* [WHAT THE TASK REQUIRES]: Reproduce every line of the records below, replacing "collection date" with "date collected" and leaving everything else unchanged. Omit the pictures from your answer.

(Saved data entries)

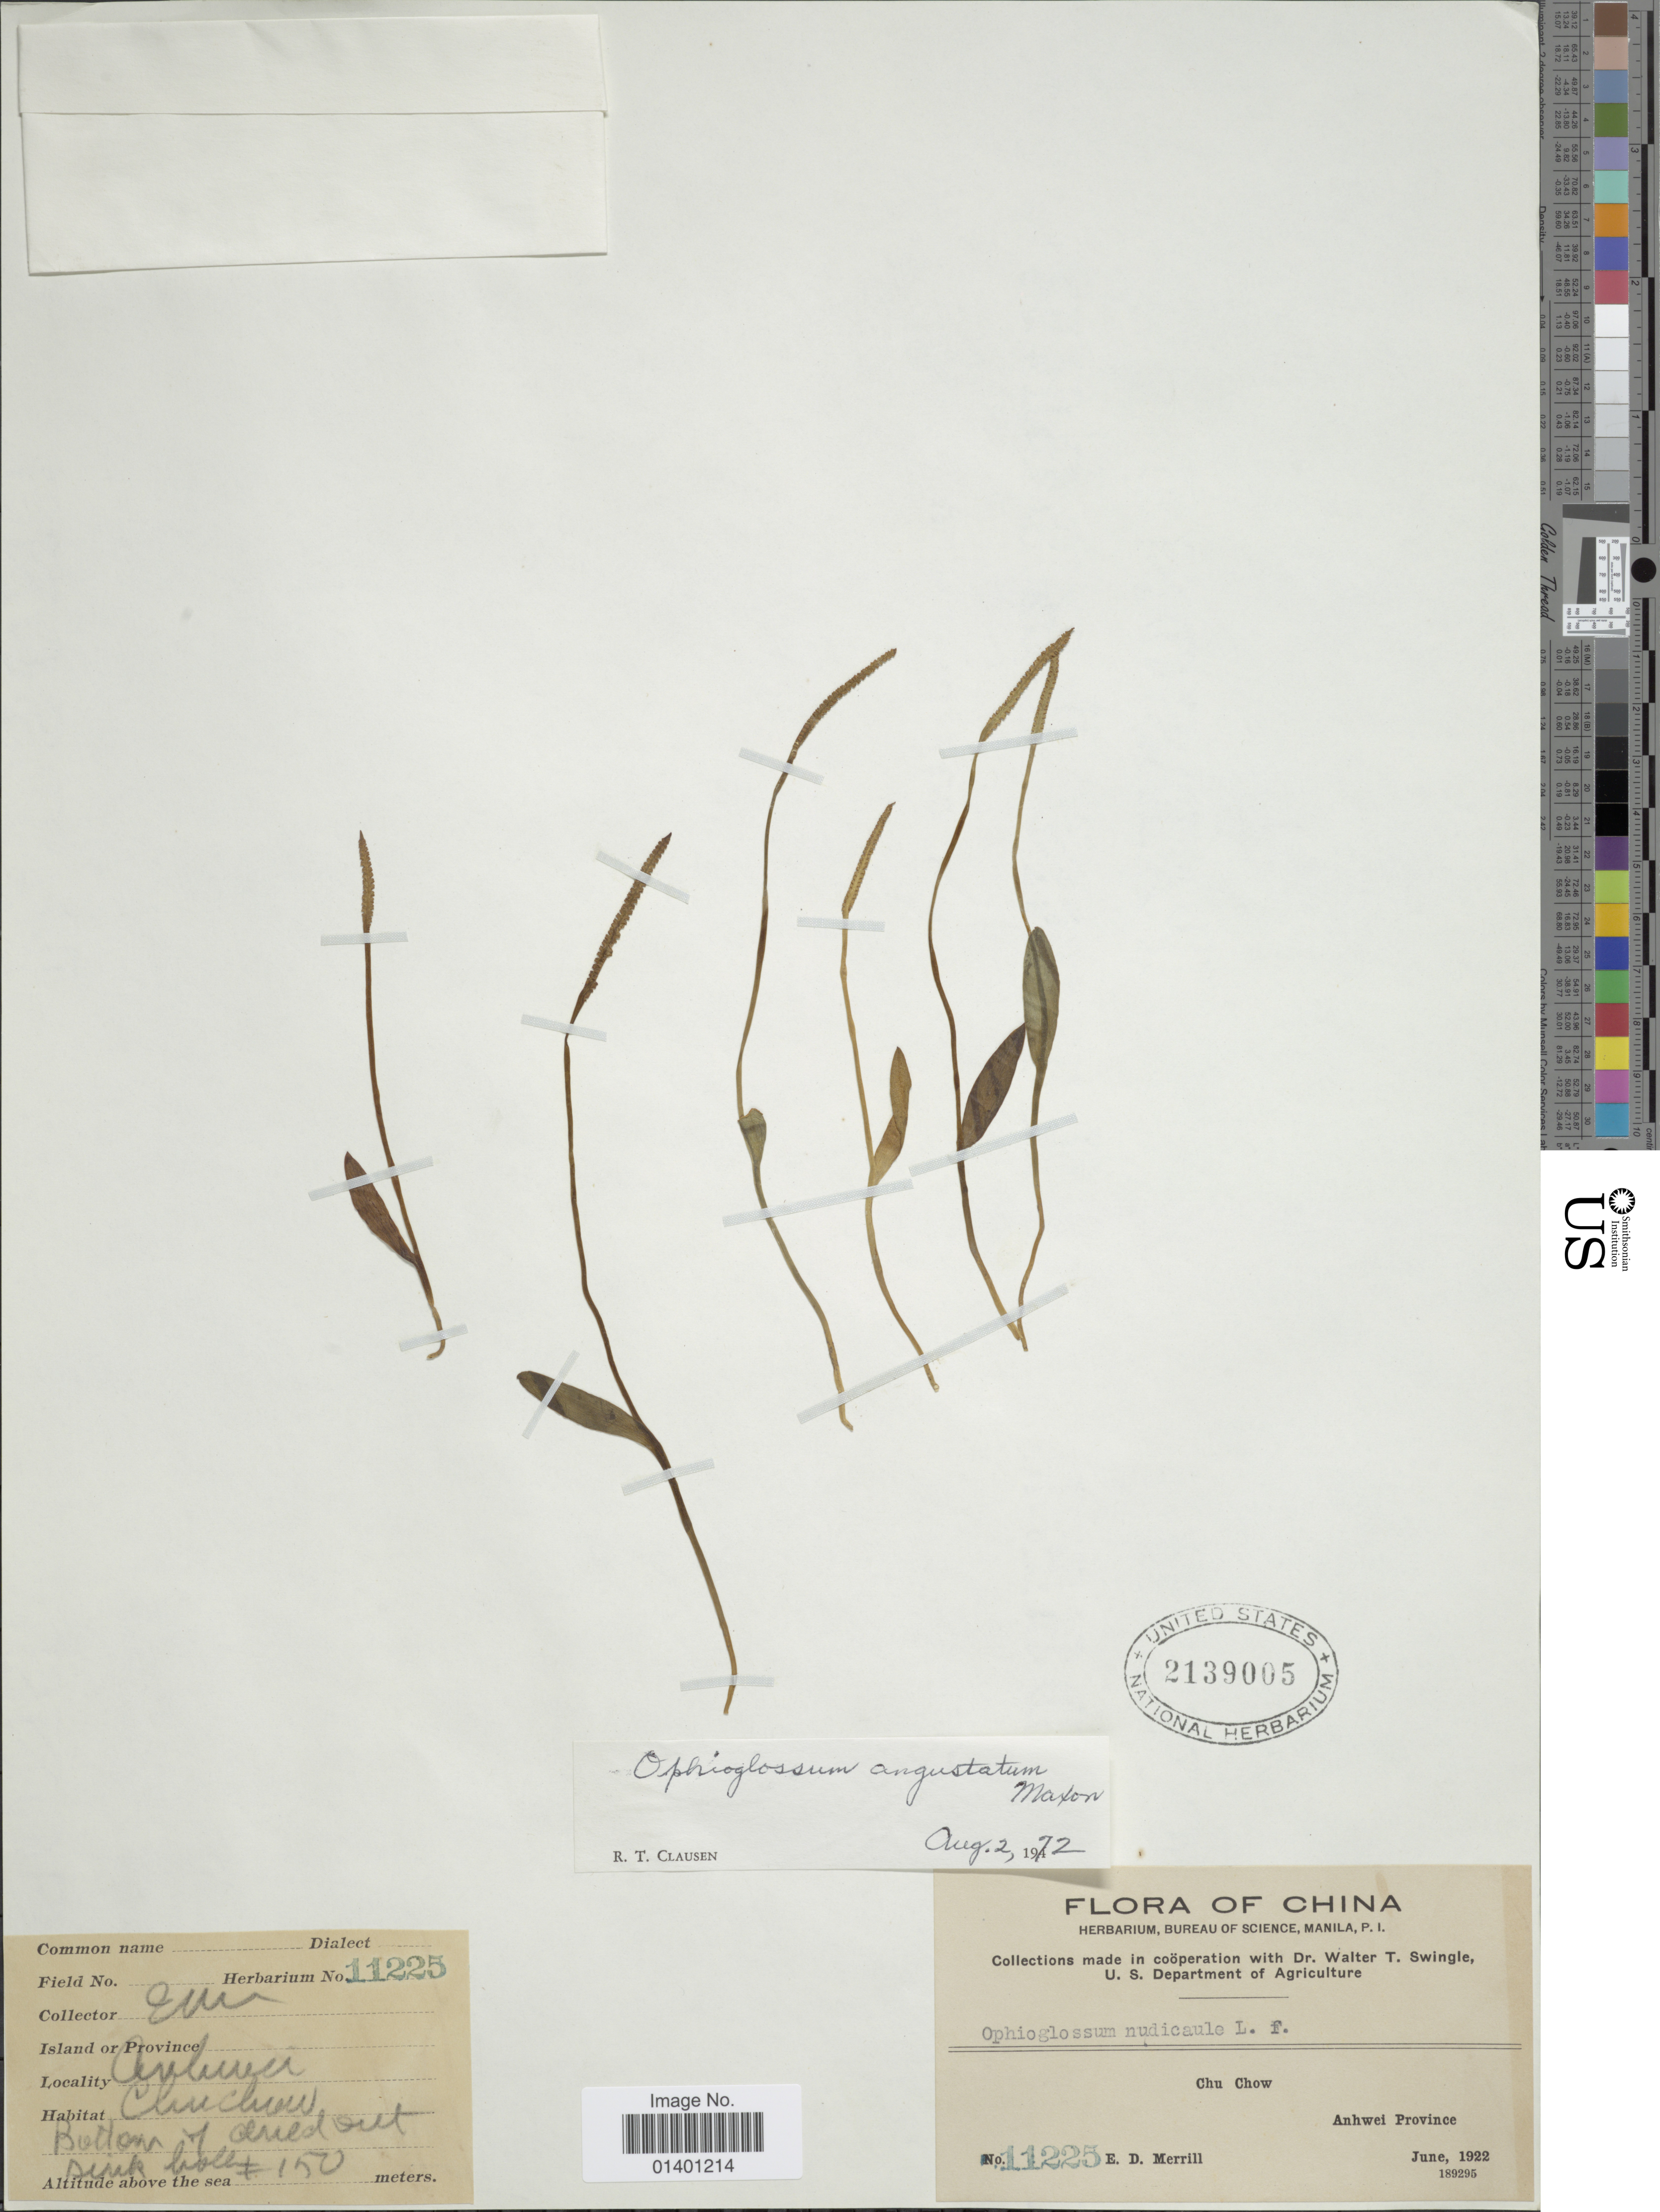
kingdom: Plantae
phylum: Tracheophyta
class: Polypodiopsida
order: Ophioglossales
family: Ophioglossaceae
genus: Ophioglossum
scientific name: Ophioglossum angustulatum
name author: Maxon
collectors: E. D. Merrill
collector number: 11225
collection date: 1922-06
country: China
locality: Chu Chow, Anhwei Province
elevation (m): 150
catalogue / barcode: US 2139005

* [SOLUTION]:
kingdom: Plantae
phylum: Tracheophyta
class: Polypodiopsida
order: Ophioglossales
family: Ophioglossaceae
genus: Ophioglossum
scientific name: Ophioglossum angustulatum
name author: Maxon
collectors: E. D. Merrill
collector number: 11225
date collected: 1922-06
country: China
locality: Chu Chow, Anhwei Province
elevation (m): 150
catalogue / barcode: US 2139005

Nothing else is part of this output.